• SOURCE EXCERPT:
=====

Re: Documentation to upgrade logical replication cluster - Mailing list pgsql-hackers

From Bharath Rupireddy
Subject Re: Documentation to upgrade logical replication cluster
Date
Msg-id CALj2ACWm6_6nesFkNvpxMKfwED5v6HJ1z8becjY4+hrRbbjm-A@mail.gmail.com
Whole thread Raw
In response to Re: Documentation to upgrade logical replication cluster  (vignesh C <vignesh21@gmail.com>)
Responses Re: Documentation to upgrade logical replication cluster
List pgsql-hackers
On Mon, Jan 29, 2024 at 10:10 AM vignesh C <vignesh21@gmail.com> wrote:
>
> Thanks for the comments, the attached v5 version patch has the changes
> for the same.

Thanks for working on this. Here are some comments on the v5 patch:

1.
+  <para>
+   Migration of logical replication clusters is possible only when all the
+   members of the old logical replication clusters are version 17.0 or later.

Perhaps define what logical replication cluster is either in glossary
or within a parenthesis next to the first use in the docs? This will
help developers understand it better and will not confuse them with
postgres cluster. I see it being used for the first time in code
comments 9a17be1e2, but this patch uses it for the first time in the
docs.

2.

=====

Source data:
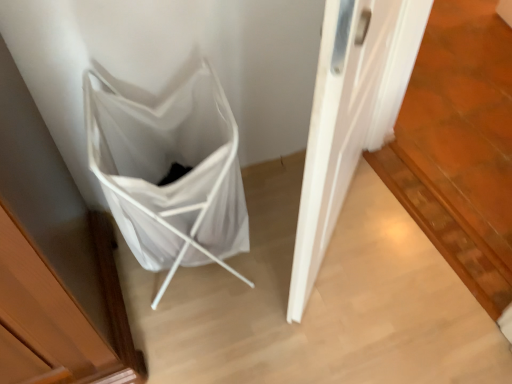
The image size is (512, 384). In order to click on vacant location below white matte door at center (from a real-world perspective) in this screenshot , I will do `click(339, 236)`.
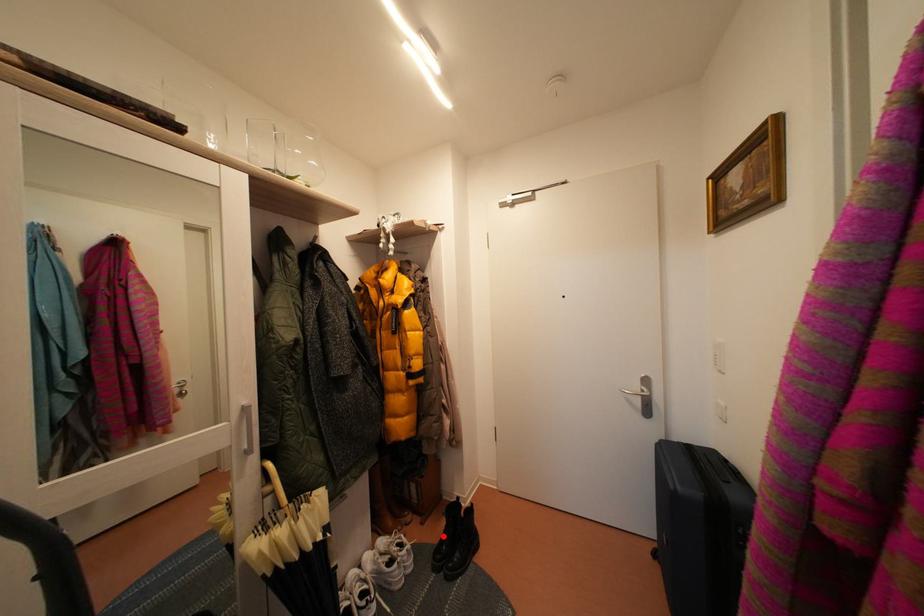
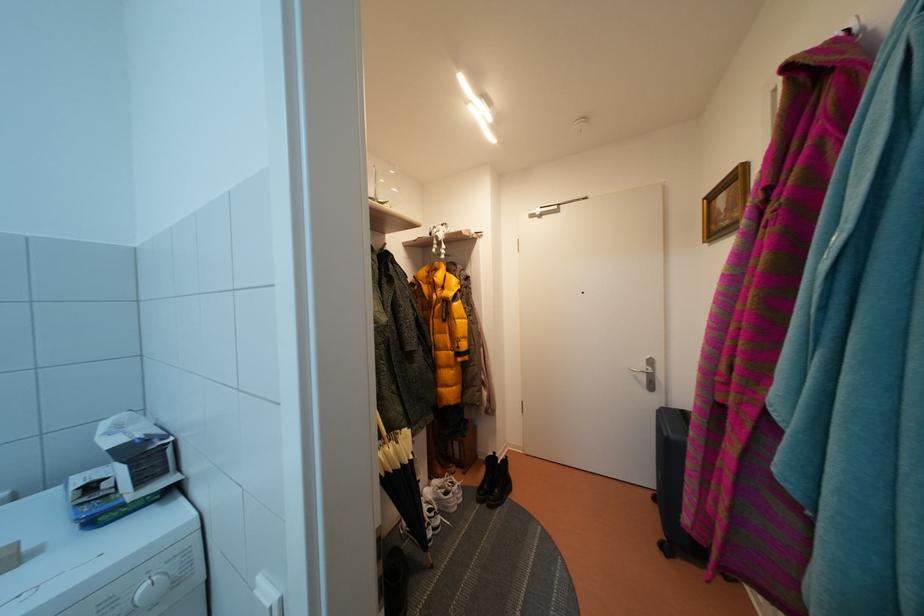
Where in the second image is the point corresponding to the highlighted location from the first image?

(484, 483)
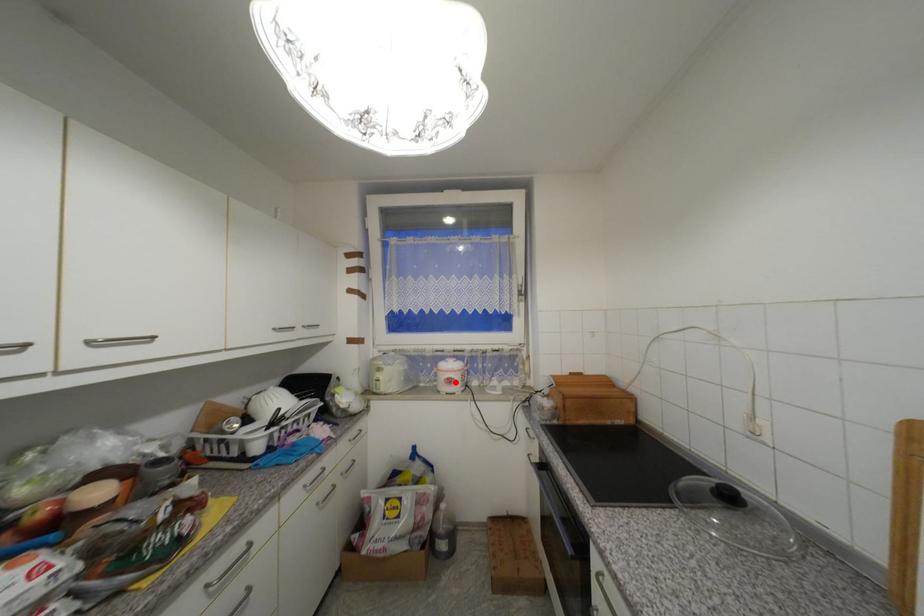
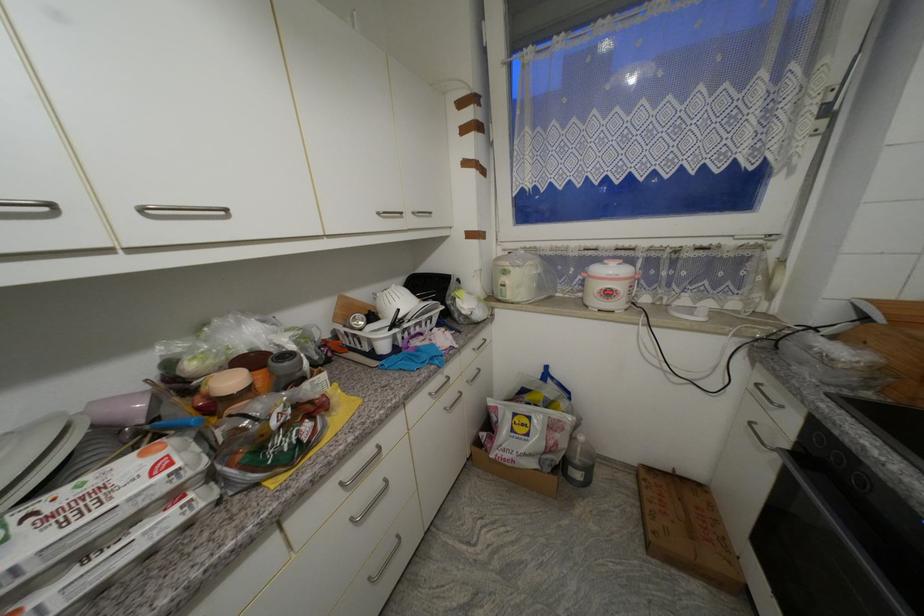
The point at the highlighted location is marked in the first image. Where is the corresponding point in the second image?

(614, 294)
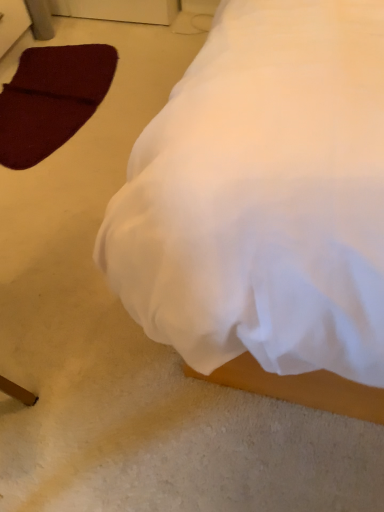
Question: From a real-world perspective, is maroon felt pad at lower left positioned above or below white fabric bed at lower right?

Choices:
 (A) below
 (B) above

Answer: (A)

Question: Considering the positions of maroon felt pad at lower left and white fabric bed at lower right in the image, is maroon felt pad at lower left wider or thinner than white fabric bed at lower right?

Choices:
 (A) wide
 (B) thin

Answer: (B)

Question: Is point (67, 132) positioned closer to the camera than point (266, 26)?

Choices:
 (A) closer
 (B) farther

Answer: (B)

Question: From the image's perspective, relative to maroon felt pad at lower left, is white fabric bed at lower right above or below?

Choices:
 (A) above
 (B) below

Answer: (B)

Question: Is white fabric bed at lower right in front of or behind maroon felt pad at lower left in the image?

Choices:
 (A) behind
 (B) front

Answer: (B)

Question: Is white fabric bed at lower right to the left or to the right of maroon felt pad at lower left in the image?

Choices:
 (A) left
 (B) right

Answer: (B)

Question: Is white fabric bed at lower right wider or thinner than maroon felt pad at lower left?

Choices:
 (A) thin
 (B) wide

Answer: (B)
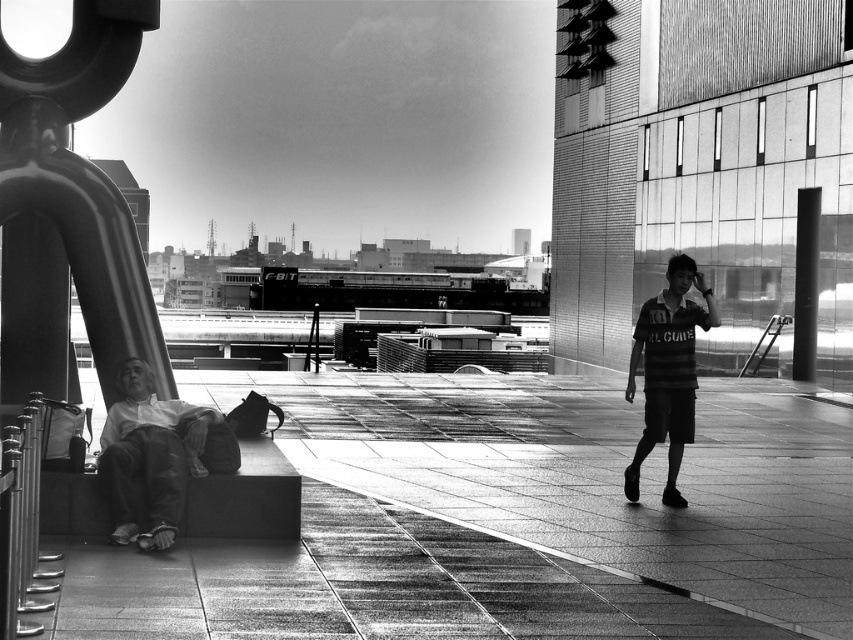
Does smooth concrete pavement at center have a lesser width compared to striped jersey at center?

Incorrect, smooth concrete pavement at center's width is not less than striped jersey at center's.

Who is higher up, smooth concrete pavement at center or striped jersey at center?

striped jersey at center

The height and width of the screenshot is (640, 853). What do you see at coordinates (509, 518) in the screenshot?
I see `smooth concrete pavement at center` at bounding box center [509, 518].

At what (x,y) coordinates should I click in order to perform the action: click on smooth concrete pavement at center. Please return your answer as a coordinate pair (x, y). The width and height of the screenshot is (853, 640). Looking at the image, I should click on (509, 518).

Looking at this image, is light gray cotton pants at lower left wider than striped jersey at center?

Yes.

Can you confirm if light gray cotton pants at lower left is positioned to the right of striped jersey at center?

Incorrect, light gray cotton pants at lower left is not on the right side of striped jersey at center.

Is point (119, 513) closer to viewer compared to point (672, 266)?

Yes, it is.

The width and height of the screenshot is (853, 640). In order to click on light gray cotton pants at lower left in this screenshot , I will do `click(155, 458)`.

Describe the element at coordinates (509, 518) in the screenshot. I see `smooth concrete pavement at center` at that location.

Is point (347, 444) positioned after point (200, 419)?

That is True.

Is point (614, 625) behind point (170, 513)?

No, (614, 625) is in front of (170, 513).

You are a GUI agent. You are given a task and a screenshot of the screen. Output one action in this format:
    pyautogui.click(x=<x>, y=<y>)
    Task: Click on the smooth concrete pavement at center
    
    Given the screenshot: What is the action you would take?
    pyautogui.click(x=509, y=518)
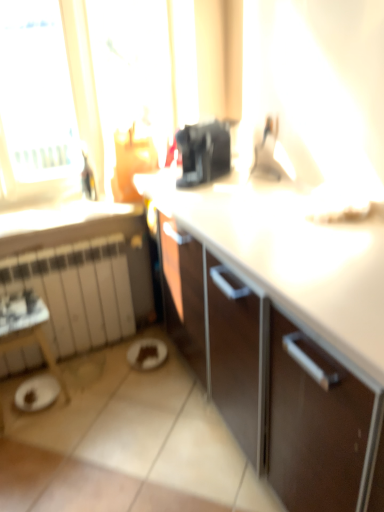
Question: Does brown matte plate at lower center turn towards white matte radiator at lower left?

Choices:
 (A) no
 (B) yes

Answer: (A)

Question: Does brown matte plate at lower center have a lesser width compared to white matte radiator at lower left?

Choices:
 (A) yes
 (B) no

Answer: (B)

Question: Is brown matte plate at lower center turned away from white matte radiator at lower left?

Choices:
 (A) no
 (B) yes

Answer: (B)

Question: Can you confirm if brown matte plate at lower center is bigger than white matte radiator at lower left?

Choices:
 (A) no
 (B) yes

Answer: (A)

Question: From a real-world perspective, is brown matte plate at lower center beneath white matte radiator at lower left?

Choices:
 (A) yes
 (B) no

Answer: (A)

Question: Is brown matte plate at lower center not within white matte radiator at lower left?

Choices:
 (A) no
 (B) yes

Answer: (B)

Question: From the image's perspective, is white matte radiator at lower left on top of brown matte plate at lower center?

Choices:
 (A) no
 (B) yes

Answer: (B)

Question: Considering the relative sizes of white matte radiator at lower left and brown matte plate at lower center in the image provided, is white matte radiator at lower left shorter than brown matte plate at lower center?

Choices:
 (A) yes
 (B) no

Answer: (B)

Question: Does white matte radiator at lower left have a greater height compared to brown matte plate at lower center?

Choices:
 (A) yes
 (B) no

Answer: (A)

Question: Is white matte radiator at lower left far away from brown matte plate at lower center?

Choices:
 (A) yes
 (B) no

Answer: (B)

Question: Could brown matte plate at lower center be considered to be inside white matte radiator at lower left?

Choices:
 (A) no
 (B) yes

Answer: (A)

Question: Are white matte radiator at lower left and brown matte plate at lower center beside each other?

Choices:
 (A) no
 (B) yes

Answer: (A)

Question: In terms of size, does brown matte plate at lower center appear bigger or smaller than white matte radiator at lower left?

Choices:
 (A) small
 (B) big

Answer: (A)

=====

• REQUEST 1: Reproduce everything in the mailing list reply from "Responses Re: Documentation" down to "17.0 or later.".
• REQUEST 2: According to the mailing list reply, in which commit was the term "logical replication cluster" first used in code comments?

• FINISHED ANSWER 1:
Responses Re: Documentation to upgrade logical replication cluster
List pgsql-hackers
On Mon, Jan 29, 2024 at 10:10 AM vignesh C <vignesh21@gmail.com> wrote:
>
> Thanks for the comments, the attached v5 version patch has the changes
> for the same.

Thanks for working on this. Here are some comments on the v5 patch:

1.
+  <para>
+   Migration of logical replication clusters is possible only when all the
+   members of the old logical replication clusters are version 17.0 or later.

• FINISHED ANSWER 2: 9a17be1e2